Amendments to Assessment Work Regulation 6/96: Effective November 1, 2012, mining proponents may now include certain Aboriginal consultation costs as eligible for assessment work credits. Certain monetary payments may also be eligible.

Voluntary Rehabilitation and Closure Plans: Effective November 1, 2012, Aboriginal consultation is required prior to a proponent submitting a certified closure plan or closure plan amendment. Where a proponent applies to the MNDM for approval to voluntarily rehabilitate an existing mine hazard that it did not create or worsen, the director of MNDM must consider whether Aboriginal consultation, if required, has occurred in accordance with regulatory requirements.

New MNDM Policies: In addition to the Mining Act and regulatory changes, the MNDM has published four policies further clarifying the following areas relating to Aboriginal consultation and the government’s expectations of mining companies and First Nations.
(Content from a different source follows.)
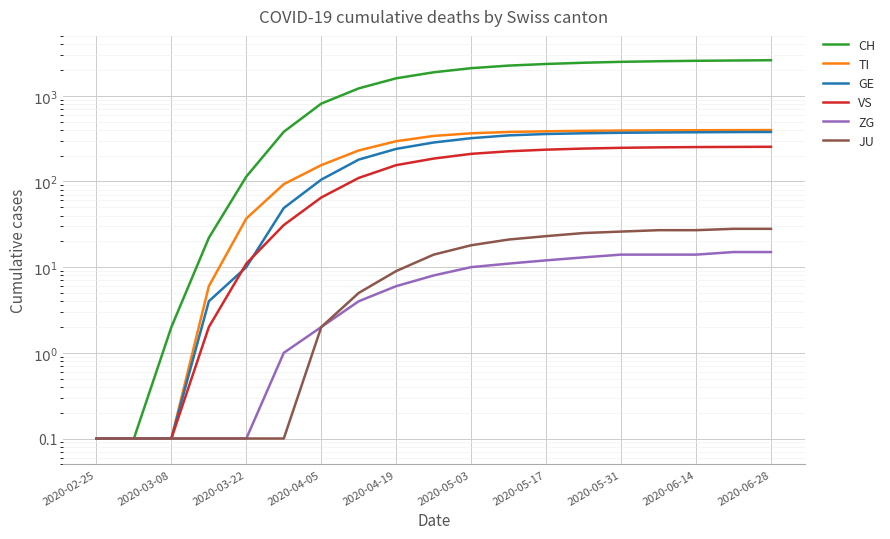

Where does the CH series first go above 1880?

2020-05-03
  • Aboriginal consultation
  • Dispute resolution
  • Assessment work credits
  • Sites of aboriginal cultural significance – withdrawals and surface rights restrictions

Additionally, the MNDM has developed provincial standards as part of the implementation of the graduated regulatory regime for early exploration and the exploration plans and permits regulations.

Commentary: The regulatory and policy developments in Ontario have been controversial, especially at a time of overall economic challenges and a slump in the minerals commodity markets, particularly for junior exploration companies. Some see the changes as a fundamental shift in mining and Aboriginal consultation that could result in higher costs, more bureaucracy, project delays and uncertainty. Others see it as a paradigm shift in the “free entry” system that has existed historically and a downloading by government of its consultation obligations. Still others view the changes as simply a codification in regulations of existing practices and court rulings on the duty to consult with Aboriginal Peoples. Certain First Nations in Ontario wanted the regulations delayed, claiming they had not been adequately consulted by the government. Others expressed concern about the potential inflexibility of the regulatory timelines, their lack of time and resources to engage in consultations and the risk that the government would approve exploration permits over their objections.

The Ontario Mining Act was clearly outdated and needed reform, not only to reconcile Ontario’s laws with decisions of the Supreme Court of Canada respecting Aboriginal rights and consultation, but also to try to reduce the confrontations that have gained notoriety over the last several years between mining proponents and First Nations communities. The current concerns and issues faced by mining companies, their investors and First Nations communities with respect to these reforms will likely remain for a while until all parties become more experienced with this new business environment.

The success of Ontario’s mining industry and its ranking as one of the best places for large and small mining companies to invest and prosper will depend in part on how parties work together under these new regulations. One can only hope for greater harmony and a balancing of the needs of the mining industry against the rights of First Nations people.